À medida que investigava, Moreno foi ficando convencido de que essa mistura de pedras e areia saqueadas do rio Uré estava sendo usada para construir estradas ao redor da vila. Moreno formulou a hipótese de que algumas empresas responsáveis pela infraestrutura viária estavam utilizando os recursos do rio para reduzir os custos de construção.

Ele enviou pedidos de informações públicas à prefeitura de San José de Uré e ao órgão regional de gestão ambiental, chamado CVS, um processo que concede acesso a documentos administrativos internos.

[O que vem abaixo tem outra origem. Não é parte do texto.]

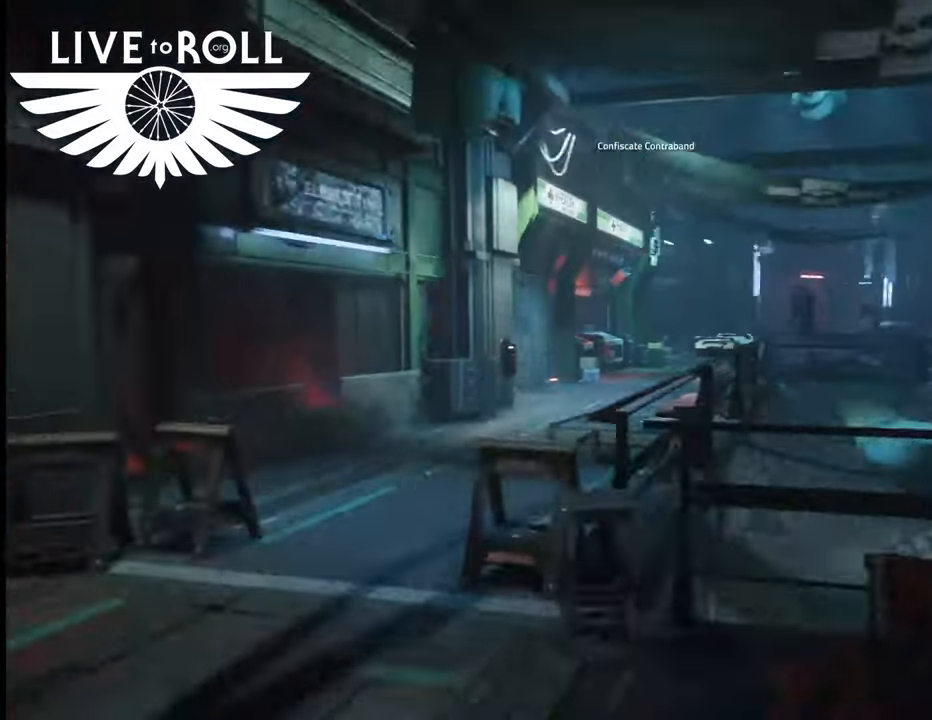
{"buttons": [], "left_stick": "up-left", "right_stick": "right", "events": []}
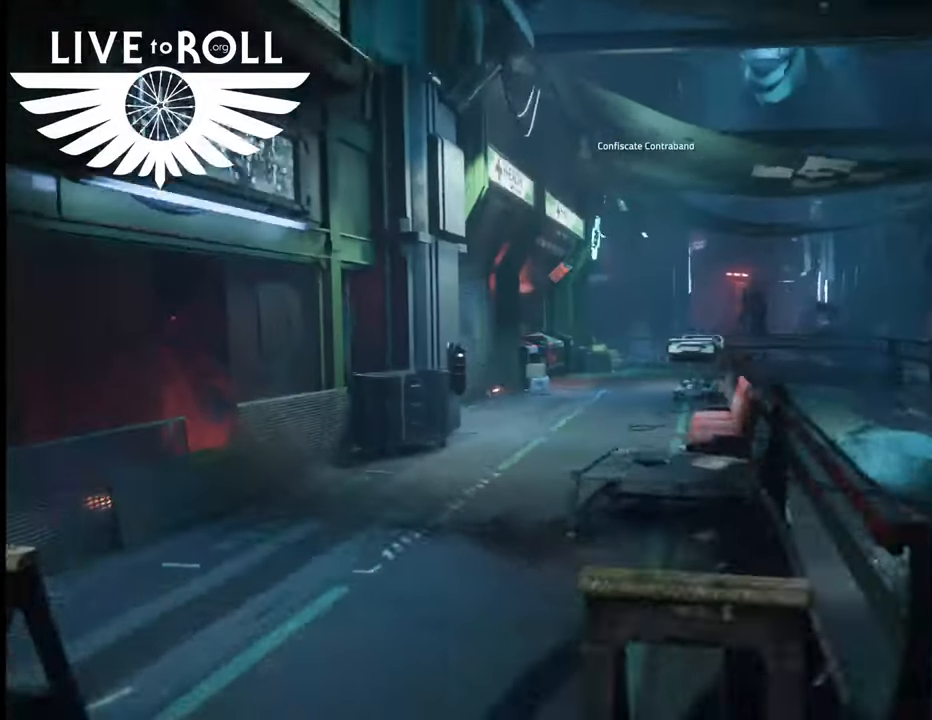
{"buttons": [], "left_stick": "up", "right_stick": "center", "events": [[33, "right_stick", "center"], [67, "L3", "down"], [233, "left_stick", "up"], [367, "L3", "up"]]}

Em outubro de 2022, Moreno, que também se tornara um líder social em sua região, e um colega apresentaram uma denúncia criminal ao Ministério Público de Córdoba. Eles denunciaram a "exploração ilegal de depósitos minerais e outros materiais" e pediram uma investigação urgente "para salvaguardar o meio ambiente, as finanças públicas, a saúde e a segurança viária dos habitantes do município de San José de Uré".

Dez dias depois, Moreno estava encerrando o trabalho no Rafo Parrilla —um restaurante de fast-food onde trabalhava por meio período para sustentar sua esposa e três filhos— quando um atirador entrou e o matou.

Extração selvagem

Em uma noite de maio de 2023, Yamir Pico, primo de Moreno que havia colaborado em sua investigação, estava sozinho em seu apartamento em Montelíbano, uma cidade de Córdoba. Seus seguranças haviam acabado de sair quando ele ouviu um grito.

Dois pistoleiros haviam arrombado sua porta e apontavam armas em sua direção. "Um deles me disse: 'Não queremos matar mais jornalistas, mas da próxima vez que você se envolver com o caso de San José de Uré, você estará morto'", relatou Pico à Forbidden Stories.

Os homens confiscaram seu equipamento de trabalho, incluindo seu computador, anotações e duas chaves USB que Moreno havia lhe dado antes de seu assassinato. Dois dias depois, Pico fugiu do país com sua família e agora vive nos Estados Unidos.

Pico fazia parte de um pequeno grupo de jornalistas, líderes locais e ambientalistas que trabalhavam com Moreno, fornecendo informações e conhecimento local, e que desde então tiveram que fugir ou abandonar seu trabalho. Pico havia publicado suas descobertas no Caribe Noticias 24/7, um site que cobre notícias locais.

"Não há assunto mais perigoso", disse Walter Álvarez, jornalista e amigo de Moreno. Álvarez também participou da investigação, acompanhando Moreno em suas viagens para fazer reportagens. Em agosto de 2023, o filho mais velho de Álvarez, de 22 anos, foi morto na cidade de Salgar, no departamento de Antioquia, onde estava visitando sua mãe. "Não consigo ver outra razão além de quererem me calar", disse Álvarez. "Mas eu havia parado de investigar."

Um mês depois, Álvarez recebeu uma mensagem no WhatsApp de um número desconhecido. "Em breve você estará fazendo companhia a Rafael Moreno. Você e seus seguranças. Vamos matar e queimar você."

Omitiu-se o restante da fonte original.